• **YOUR ASSIGNMENT**:
Set out exactly every line of the entries below, starting at the line that holds "left knee: (552, 619)" and stopping after the line that holds "right back paw: (403, 631)".

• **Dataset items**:
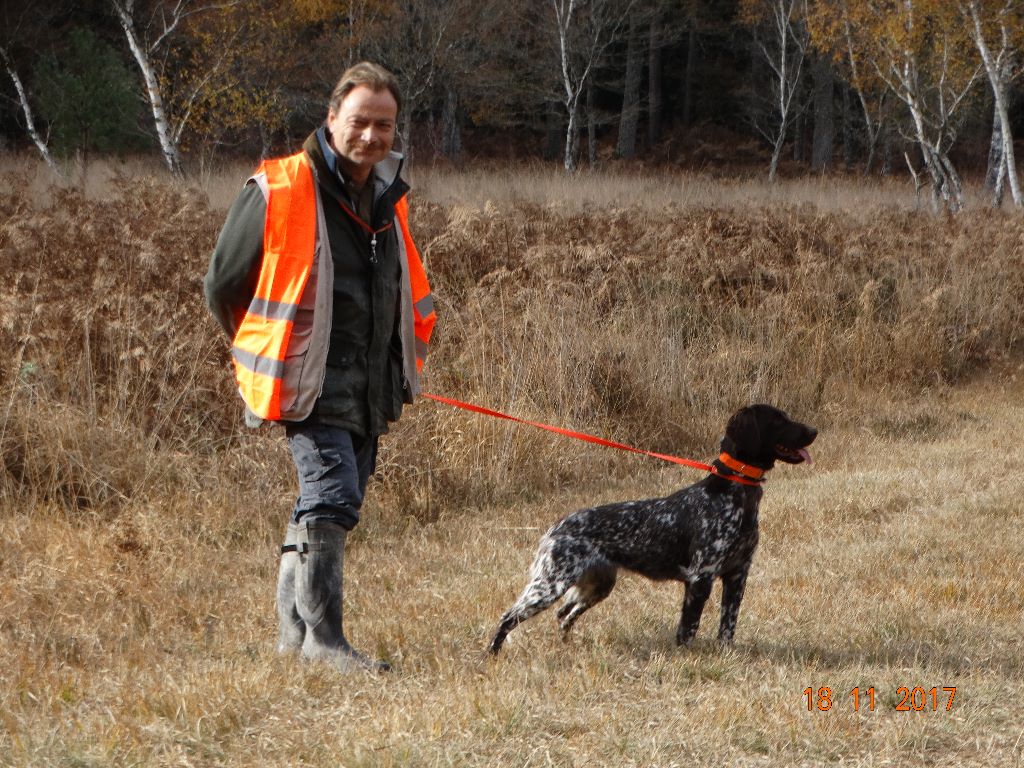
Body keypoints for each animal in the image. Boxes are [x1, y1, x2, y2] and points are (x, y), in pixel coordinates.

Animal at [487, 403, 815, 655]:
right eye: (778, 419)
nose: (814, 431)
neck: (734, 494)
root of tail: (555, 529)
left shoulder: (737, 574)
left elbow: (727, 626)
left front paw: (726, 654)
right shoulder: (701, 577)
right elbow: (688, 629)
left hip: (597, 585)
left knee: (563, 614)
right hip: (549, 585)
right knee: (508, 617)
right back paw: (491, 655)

...

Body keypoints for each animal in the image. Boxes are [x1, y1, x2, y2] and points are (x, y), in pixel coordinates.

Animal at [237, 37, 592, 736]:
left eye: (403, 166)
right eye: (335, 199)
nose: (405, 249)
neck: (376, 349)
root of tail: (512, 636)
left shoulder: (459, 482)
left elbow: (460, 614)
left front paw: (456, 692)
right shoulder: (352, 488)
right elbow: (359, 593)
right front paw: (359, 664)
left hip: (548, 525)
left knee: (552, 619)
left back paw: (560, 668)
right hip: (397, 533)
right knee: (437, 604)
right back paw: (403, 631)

• **ANSWER TO THIS PROBLEM**:
left knee: (552, 619)
left back paw: (560, 668)
right hip: (397, 533)
right knee: (437, 604)
right back paw: (403, 631)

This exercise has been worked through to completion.